A skeleton can hold many clues about its deceased flesh-and-blood owner, and now research indicates that bones can show whether or not that person was overweight.
The key to ascertaining this is the thigh bone — a thick, weight-bearing bone called the femur. By studying the remains of 121 white men, two anthropologists have found the overweight men had wider femur bones.
Ann Ross, an anthropologist at North Carolina State University and one of the researchers, described the change in the bone as “almost like a buttress making something stronger.”
“A lot of people have the impression that bone is not alive, but it is a very alive tissue, and it is continuously changing, and it changes due to the stressors that are placed on it,” Ross said.
Other research has revealed that overweight and obese people move differently than those of normal weight to compensate for the extra heft they are carrying. For example, one study found that obese people took wider steps when walking than people of normal weight. These changes may alter the forces on the femur and cause it to change its shape, according to Ross and fellow researcher Gina Agostini.

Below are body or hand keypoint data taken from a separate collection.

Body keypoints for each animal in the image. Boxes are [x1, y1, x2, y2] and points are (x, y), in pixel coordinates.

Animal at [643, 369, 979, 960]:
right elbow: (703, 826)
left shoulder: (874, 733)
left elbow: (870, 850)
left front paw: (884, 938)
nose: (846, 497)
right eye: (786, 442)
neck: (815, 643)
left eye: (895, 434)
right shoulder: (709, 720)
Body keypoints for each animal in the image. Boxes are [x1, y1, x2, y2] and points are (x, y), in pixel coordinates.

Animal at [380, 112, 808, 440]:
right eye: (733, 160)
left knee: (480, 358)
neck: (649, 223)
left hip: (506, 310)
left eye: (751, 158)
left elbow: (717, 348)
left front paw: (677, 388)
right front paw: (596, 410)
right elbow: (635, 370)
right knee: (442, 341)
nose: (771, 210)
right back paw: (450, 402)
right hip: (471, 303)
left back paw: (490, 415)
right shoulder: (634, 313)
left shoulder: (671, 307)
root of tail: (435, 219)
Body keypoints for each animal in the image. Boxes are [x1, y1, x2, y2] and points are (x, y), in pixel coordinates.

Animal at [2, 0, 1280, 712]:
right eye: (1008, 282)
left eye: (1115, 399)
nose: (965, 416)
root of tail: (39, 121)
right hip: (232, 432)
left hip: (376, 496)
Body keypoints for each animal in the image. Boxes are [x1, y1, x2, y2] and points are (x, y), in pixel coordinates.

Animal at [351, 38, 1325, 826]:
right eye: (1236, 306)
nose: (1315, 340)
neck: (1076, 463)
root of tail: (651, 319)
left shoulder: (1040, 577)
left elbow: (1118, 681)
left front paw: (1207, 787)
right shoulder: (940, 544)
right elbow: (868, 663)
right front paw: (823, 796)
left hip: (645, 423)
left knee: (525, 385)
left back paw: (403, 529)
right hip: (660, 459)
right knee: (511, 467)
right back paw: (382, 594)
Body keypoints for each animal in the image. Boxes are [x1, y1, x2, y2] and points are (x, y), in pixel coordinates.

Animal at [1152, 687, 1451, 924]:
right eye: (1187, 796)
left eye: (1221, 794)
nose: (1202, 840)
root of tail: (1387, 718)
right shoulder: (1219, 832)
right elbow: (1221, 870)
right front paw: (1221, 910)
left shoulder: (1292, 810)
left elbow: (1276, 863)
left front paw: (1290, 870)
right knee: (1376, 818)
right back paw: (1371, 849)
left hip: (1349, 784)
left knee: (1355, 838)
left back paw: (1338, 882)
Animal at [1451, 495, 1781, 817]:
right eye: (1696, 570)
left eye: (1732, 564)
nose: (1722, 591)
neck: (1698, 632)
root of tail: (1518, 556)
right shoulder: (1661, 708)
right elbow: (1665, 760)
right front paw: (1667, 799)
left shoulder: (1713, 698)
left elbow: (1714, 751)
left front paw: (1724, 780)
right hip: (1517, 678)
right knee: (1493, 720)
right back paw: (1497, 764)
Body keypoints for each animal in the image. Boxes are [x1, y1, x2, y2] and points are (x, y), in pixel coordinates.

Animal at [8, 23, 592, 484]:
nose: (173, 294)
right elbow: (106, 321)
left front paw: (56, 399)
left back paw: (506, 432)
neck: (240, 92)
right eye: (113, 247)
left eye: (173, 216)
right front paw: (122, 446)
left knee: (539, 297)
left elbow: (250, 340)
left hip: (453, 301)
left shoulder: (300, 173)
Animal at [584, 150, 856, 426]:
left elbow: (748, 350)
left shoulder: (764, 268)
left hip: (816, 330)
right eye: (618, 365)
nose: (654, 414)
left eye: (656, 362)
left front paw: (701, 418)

They found that overweight men among the 121 skeletons had femurs that were wider from side-to-side. Changes in width from front-to-back of the femur showed no relationship to body weight.
In order to control for sex differences and possible genetic effects on variation in femur width, Ross and Agostini studied only white male skeletons. The next step will be to look at the relationship between femur width and body weight among women and different ethnic populations, Ross said.
The clues investigators can glean from a skeleton include age at death, sex, the presence of certain bone-altering diseases, ethnic ancestry and cause of death. This research could give them another clue with which to work when trying to identify a body, Ross said. However, it would be trickier to apply to ancient populations because their physical activity was much different than ours, she said.
The study was published in the March issue of the Journal of Forensic Sciences.